--- START ---

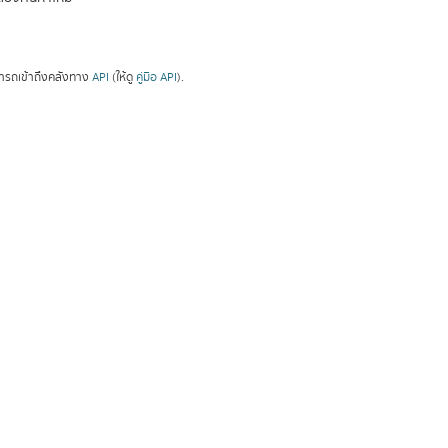
ารถเข้าถึงคลังทาง
API
(ให้ดู
คู่มือ API
).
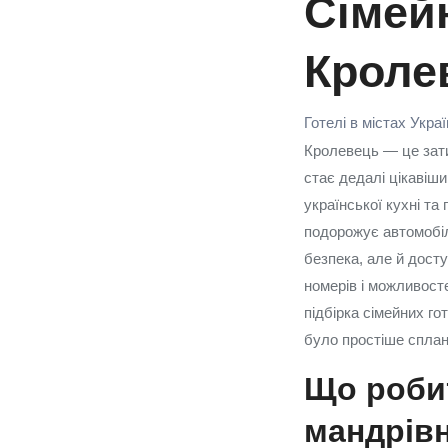
Сімейн
Кроле
Готелі в містах Укра
Кролевець — це зати
стає дедалі цікавіш
української кухні та
подорожує автомобіл
безпека, але й дост
номерів і можливосте
підбірка сімейних г
було простіше сплан
Що роби
мандрівн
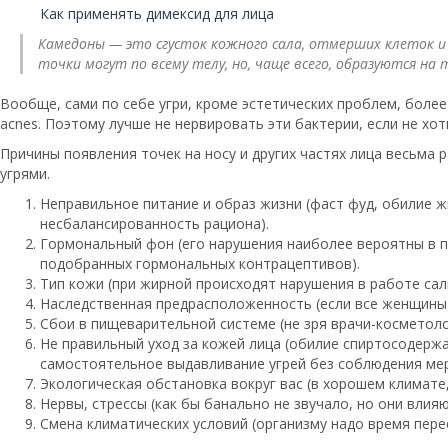
Как применять димексид для лица
Камедоны — это сгусток кожного сала, отмерших клеток и
точки могут по всему телу, но, чаще всего, образуются на те
Вообще, сами по себе угри, кроме эстетических проблем, более 
acnes. Поэтому лучше не нервировать эти бактерии, если не хот
Причины появления точек на носу и других частях лица весьма р
угрями.
Неправильное питание и образ жизни (фаст фуд, обилие ж
несбалансированность рациона).
Гормональный фон (его нарушения наиболее вероятны в по
подобранных гормональных контрацептивов).
Тип кожи (при жирной происходят нарушения в работе сал
Наследственная предрасположенность (если все женщины в
Сбои в пищеварительной системе (не зря врачи-косметоло
Не правильный уход за кожей лица (обилие спиртосодерж
самостоятельное выдавливание угрей без соблюдения мер
Экологическая обстановка вокруг вас (в хорошем климате
Нервы, стрессы (как бы банально не звучало, но они вли
Смена климатических условий (организму надо время пере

--- END ---

§ INSTRUCTION
The output should consist of every entry above, printed exactly, with the images removed.

§ WRITTEN RESPONSE
ารถเข้าถึงคลังทาง
API
(ให้ดู
คู่มือ API
).
Сімейн
Кроле
Готелі в містах Укра
Кролевець — це зати
стає дедалі цікавіш
української кухні та
подорожує автомобіл
безпека, але й дост
номерів і можливосте
підбірка сімейних г
було простіше сплан
Що роби
мандрівн
Как применять димексид для лица
Камедоны — это сгусток кожного сала, отмерших клеток и
точки могут по всему телу, но, чаще всего, образуются на те
Вообще, сами по себе угри, кроме эстетических проблем, более 
acnes. Поэтому лучше не нервировать эти бактерии, если не хот
Причины появления точек на носу и других частях лица весьма р
угрями.
Неправильное питание и образ жизни (фаст фуд, обилие ж
несбалансированность рациона).
Гормональный фон (его нарушения наиболее вероятны в по
подобранных гормональных контрацептивов).
Тип кожи (при жирной происходят нарушения в работе сал
Наследственная предрасположенность (если все женщины в
Сбои в пищеварительной системе (не зря врачи-косметоло
Не правильный уход за кожей лица (обилие спиртосодерж
самостоятельное выдавливание угрей без соблюдения мер
Экологическая обстановка вокруг вас (в хорошем климате
Нервы, стрессы (как бы банально не звучало, но они вли
Смена климатических условий (организму надо время пере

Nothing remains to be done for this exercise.